Part of the donation will be used to try to eradicate the preventable disease in Pakistan and Afghanistan. Polio can cause a range of symptoms, including muscle weakness and paralysis.

“Saving generations of children from preventable diseases is a humanitarian initiative that can only be achieved through global collaboration,” said Sheikh Mohammed, who is also Deputy Supreme Commander of the Armed Forces.

"Under the leadership of the President, Sheikh Khalifa, the UAE strives to engage in global partnerships that solve these significant international issues.

“With global polio cases at a record low, the world has a historic opportunity to eradicate this debilitating disease within the next six years.”

The Global Vaccine Summit opened last night and continues today in the capital. It will bring together 300 global leaders in the fields of medicine and business, including the Microsoft chairman, Bill Gates; the United Nations secretary general, Ban Ki-moon; and his predecessor, Kofi Annan.

“Hosting the summit is a reflection of the UAE’s commitment to continue to serve as a meaningful facilitator of international humanitarian initiatives,” Sheikh Mohammed said.

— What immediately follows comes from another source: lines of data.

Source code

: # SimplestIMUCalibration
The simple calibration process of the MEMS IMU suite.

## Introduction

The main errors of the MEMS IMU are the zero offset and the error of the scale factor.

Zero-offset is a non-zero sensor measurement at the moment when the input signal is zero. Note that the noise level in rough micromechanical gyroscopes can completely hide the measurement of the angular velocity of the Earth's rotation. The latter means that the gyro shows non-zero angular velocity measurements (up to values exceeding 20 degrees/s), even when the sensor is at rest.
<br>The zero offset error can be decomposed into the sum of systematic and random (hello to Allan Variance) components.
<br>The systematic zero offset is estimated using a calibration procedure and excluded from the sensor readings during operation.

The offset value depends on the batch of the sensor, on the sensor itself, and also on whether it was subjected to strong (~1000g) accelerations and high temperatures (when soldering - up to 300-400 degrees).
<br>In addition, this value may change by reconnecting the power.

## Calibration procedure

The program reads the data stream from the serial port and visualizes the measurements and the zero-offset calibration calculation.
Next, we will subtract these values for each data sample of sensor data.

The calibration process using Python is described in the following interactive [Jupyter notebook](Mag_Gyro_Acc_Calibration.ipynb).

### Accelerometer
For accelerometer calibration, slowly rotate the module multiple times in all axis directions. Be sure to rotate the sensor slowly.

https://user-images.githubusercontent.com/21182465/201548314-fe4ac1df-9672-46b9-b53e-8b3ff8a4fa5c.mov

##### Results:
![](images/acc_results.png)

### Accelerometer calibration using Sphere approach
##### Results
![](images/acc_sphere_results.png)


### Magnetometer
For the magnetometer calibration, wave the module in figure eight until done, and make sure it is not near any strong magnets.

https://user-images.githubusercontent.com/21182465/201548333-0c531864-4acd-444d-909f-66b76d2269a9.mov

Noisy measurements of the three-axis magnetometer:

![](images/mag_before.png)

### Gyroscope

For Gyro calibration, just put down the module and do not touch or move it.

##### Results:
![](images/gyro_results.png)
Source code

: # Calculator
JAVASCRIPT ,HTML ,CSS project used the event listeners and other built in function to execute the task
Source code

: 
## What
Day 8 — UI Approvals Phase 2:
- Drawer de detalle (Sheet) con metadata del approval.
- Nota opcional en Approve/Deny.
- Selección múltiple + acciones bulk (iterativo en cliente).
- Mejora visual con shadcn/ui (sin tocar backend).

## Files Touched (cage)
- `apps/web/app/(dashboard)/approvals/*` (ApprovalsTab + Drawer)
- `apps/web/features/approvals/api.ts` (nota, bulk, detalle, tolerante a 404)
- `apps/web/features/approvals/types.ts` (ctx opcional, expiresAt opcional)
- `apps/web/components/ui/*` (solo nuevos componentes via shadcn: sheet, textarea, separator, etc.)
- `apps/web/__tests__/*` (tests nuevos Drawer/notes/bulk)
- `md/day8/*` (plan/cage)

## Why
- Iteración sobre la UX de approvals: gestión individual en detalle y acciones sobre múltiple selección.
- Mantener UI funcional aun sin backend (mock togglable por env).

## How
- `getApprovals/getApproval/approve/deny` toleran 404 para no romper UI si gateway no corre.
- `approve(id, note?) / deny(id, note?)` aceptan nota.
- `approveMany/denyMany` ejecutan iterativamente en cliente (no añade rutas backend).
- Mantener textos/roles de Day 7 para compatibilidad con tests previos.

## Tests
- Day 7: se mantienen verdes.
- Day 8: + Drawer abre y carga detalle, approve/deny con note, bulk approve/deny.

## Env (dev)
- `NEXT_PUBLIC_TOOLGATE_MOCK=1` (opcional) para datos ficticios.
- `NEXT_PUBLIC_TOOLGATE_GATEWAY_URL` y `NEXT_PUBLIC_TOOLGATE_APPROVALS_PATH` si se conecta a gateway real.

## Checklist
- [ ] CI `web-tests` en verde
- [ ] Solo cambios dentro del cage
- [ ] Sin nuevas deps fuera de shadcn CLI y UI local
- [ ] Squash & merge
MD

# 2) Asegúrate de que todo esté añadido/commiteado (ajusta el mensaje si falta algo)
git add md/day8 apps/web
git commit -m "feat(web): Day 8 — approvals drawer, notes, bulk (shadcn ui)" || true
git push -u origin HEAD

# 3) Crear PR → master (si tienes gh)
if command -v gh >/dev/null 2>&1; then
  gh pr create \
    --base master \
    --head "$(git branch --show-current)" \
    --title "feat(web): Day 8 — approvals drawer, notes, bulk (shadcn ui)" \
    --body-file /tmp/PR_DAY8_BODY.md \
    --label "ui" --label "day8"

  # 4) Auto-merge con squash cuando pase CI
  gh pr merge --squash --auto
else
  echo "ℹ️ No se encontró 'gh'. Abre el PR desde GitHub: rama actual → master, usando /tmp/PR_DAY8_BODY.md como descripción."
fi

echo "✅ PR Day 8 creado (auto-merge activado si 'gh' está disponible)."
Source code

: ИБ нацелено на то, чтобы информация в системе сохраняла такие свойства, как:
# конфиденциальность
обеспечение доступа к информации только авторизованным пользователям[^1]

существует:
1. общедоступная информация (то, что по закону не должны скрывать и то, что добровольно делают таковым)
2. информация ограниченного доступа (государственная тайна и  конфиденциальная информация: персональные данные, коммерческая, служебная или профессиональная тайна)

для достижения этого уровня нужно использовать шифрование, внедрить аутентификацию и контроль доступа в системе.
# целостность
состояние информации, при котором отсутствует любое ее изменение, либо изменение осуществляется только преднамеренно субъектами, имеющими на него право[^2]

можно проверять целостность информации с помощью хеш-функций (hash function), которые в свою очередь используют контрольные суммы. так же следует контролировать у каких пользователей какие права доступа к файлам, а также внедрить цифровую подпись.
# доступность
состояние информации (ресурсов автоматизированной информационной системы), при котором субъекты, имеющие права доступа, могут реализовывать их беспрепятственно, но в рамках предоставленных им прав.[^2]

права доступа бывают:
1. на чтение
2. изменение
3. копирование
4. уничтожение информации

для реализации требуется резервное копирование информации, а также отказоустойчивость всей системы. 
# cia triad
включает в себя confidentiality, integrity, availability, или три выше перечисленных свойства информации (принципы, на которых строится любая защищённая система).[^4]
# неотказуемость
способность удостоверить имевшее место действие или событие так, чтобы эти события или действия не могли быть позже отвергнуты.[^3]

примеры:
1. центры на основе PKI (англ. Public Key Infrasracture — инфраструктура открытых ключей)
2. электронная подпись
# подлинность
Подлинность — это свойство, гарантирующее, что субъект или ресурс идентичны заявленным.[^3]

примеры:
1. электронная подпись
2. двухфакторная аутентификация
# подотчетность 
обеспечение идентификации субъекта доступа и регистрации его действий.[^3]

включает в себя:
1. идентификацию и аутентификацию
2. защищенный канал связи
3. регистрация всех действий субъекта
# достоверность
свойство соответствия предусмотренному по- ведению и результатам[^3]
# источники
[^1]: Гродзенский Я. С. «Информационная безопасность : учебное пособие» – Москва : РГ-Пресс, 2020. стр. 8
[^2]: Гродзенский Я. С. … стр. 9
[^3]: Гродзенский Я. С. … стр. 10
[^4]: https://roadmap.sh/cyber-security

A partnership between Sheikh Mohammed and the Bill and Melinda Gates Foundation has already contributed greatly to the fight to give children around the world the vaccines they need.

In 2011, they made a combined donation of US$100m (Dh367.3m) to buy and deliver the vaccines to children in Afghanistan and Pakistan.

Watch Bill Gates' speech at the Global Vaccine Summit in Abu Dhabi here.

Through this partnership, $34m has been spent delivering 85 million doses of oral polio vaccine in the two countries, and another $66m has been allocated to deliver pentavalent and pneumococcal vaccines in Afghanistan.

It is estimated that the partnership will deliver pentavalent vaccines to 3.94 million children and pneumococcal vaccines to up to 3.96 million children.

Since 2011, Sheikh Mohammed has also given another Dh121m to help provide poverty-stricken children with vaccines.
Polio, once a disease that caused widespread fear because of its crippling effects, is now more than 99 per cent eradicated.